The end of Me and Mr. Sabga Newsletter.

I’ve been trying since Wednesday to find the words to say to make sense of this Guardian folly.
I’ve never felt like the Guardian was the bastion of free press, I’ve read enough of its archive to know that since its 19 Century inception, through Independence through to 1970, the Guardian guards not democracy but the status quo, the elite power structures that keep some of us as masters and the rest of us as slaves.
The key to running a morally and socially bankrupt society is to ensure that you have certain people and institutions that keep people in their place.
People like me find a space in newspapers like the Guardian, because it fits their profile to appear to fair and balanced.
Yet I’ve had several occasions during my time as a columnist when I have had my right to fair comment compromised or threatened.
I had a public spat at a media briefing organized by ALCOA with Anthony Wilson who accused me of being unethical for writing about the smelter issue while I was involved as an activist.
And then in 2009 when Obama was coming for the Fifth Summit of the Americas, I got a call from the then Public Affairs editor Arthur Dash saying that he had been advised to let me know that there was no space for my column the following day. It was only after I made a scene on social media that they miraculously found space for my column again.
I’ve kept my column because I feel like I have things to say about Trinidad, about who we are and who we hope to become.
Few of us have a clear agenda. And that’s okay because it’s only through open discussion and constructive criticism that we’ll start to refine what that agenda is.
But I’m not sure all the voices in the conversation are focused on creating a better country.
The media needs a lot of scrutiny. As much if not more than the government.
A free press and a functional government go hand in hand and it is becoming more and more obvious that we have neither.
And MATT is not the watchdog it should be. If it was, this country would have been shut down the moment Sheila Rampersad, Denyse Renne and Anika Sandiford-Gumbs decided to pick up their jahaaji bundle and ride out. Or when Fazeer Mohammed got removed from First Up. Or when Uncle Jack threatened Denyse Renne and Asha Javeed.
But I guess MATT and the media are made up of citizens like the rest of us. You know, who have a mortgage. And 2.5 children. And long hard days. And hours in traffic.
And if nobody else is willing to, why should journalists sacrifice themselves for the nation’s entertainment?
Just like the public sector and the private sector and the unions and the churches and mosques and temples and the education system, some of my colleagues put their political affiliations before country. And some of us eating a food like the same ones we want to point fingers at. And some of us just looking for bacchanal. And some of us have allegiance to nothing.
Selfishness has us where we are and selfishness will take us where we’re going: nowhere.

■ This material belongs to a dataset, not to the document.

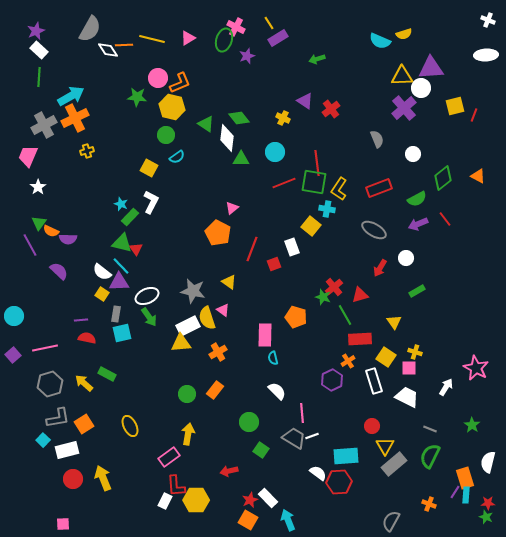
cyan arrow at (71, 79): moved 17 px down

The question of who stays and who goes is not the question. The question is who is keeping all of us accountable to each other? And if one person falls on their sword who is going to put up money to make sure they can buy groceries at the end of the month?
The stress and confusion and the lack of the full story created in the last couple days has exactly the desired effect of distracting us what from is really happening and that is the looting not just of the Treasury but our bank of collective responsibility.
They, (and by they I mean we), are trying to keep us in a state of fear and self-revulsion and we are obliging them.
Fear sells papers. And security services. And burglar proof. Fear is big business and the state is acting like a corporate entity peddling garbage and treating its workers like animals.
Once at the beginning of my time as a reporter an editor told me my only role was to fill space and meet deadlines.
I couldn’t reconcile that with what I imagined a journalist to be. I’m reminded of that ridiculous speech when I hear Gabriel Faria, followed by the about turn by MATT three days after they claimed that freedom of the press was under seige.
What we are watching is a freakshow where freedom and excellence are trotted out and flogged by clowns like Mr. Faria the mouthpiece of ‘establishment’ who I’ve never heard in a media context until a couple days ago. I want to know if he ever get a boof from George John. He has neither the professional nor moral authority to have anything to say about journalism.
He and the rest of the GML/AnsaMcAL massas wouldn’t know what excellence is to a journalist if somebody hit them with a Thesaurus. But they get to shout jump and the newsroom must start to levitate.
A journalist is no use without an audience. A newspaper can’t sell without journalists. They need us as much as we need them but somehow the power relationship is skewed and the journalists end up feeling like media owners are doing them a favour.
I’d rather not write for a paper that makes me or my colleagues unsure of who is going to make you bend to their will or wine for your supper.
I have nothing to trade with the world but words. Words and my reputation. My reputation is that I say and do what I think is right. I have a conscience and this is what it has been shouting at me since Wednesday: No compromise. They are threatening people’s livelihoods and that is not just madness it is criminal.
No compromise. This is war and if all citizens aren’t prepared to fight we might as well lie down and dead.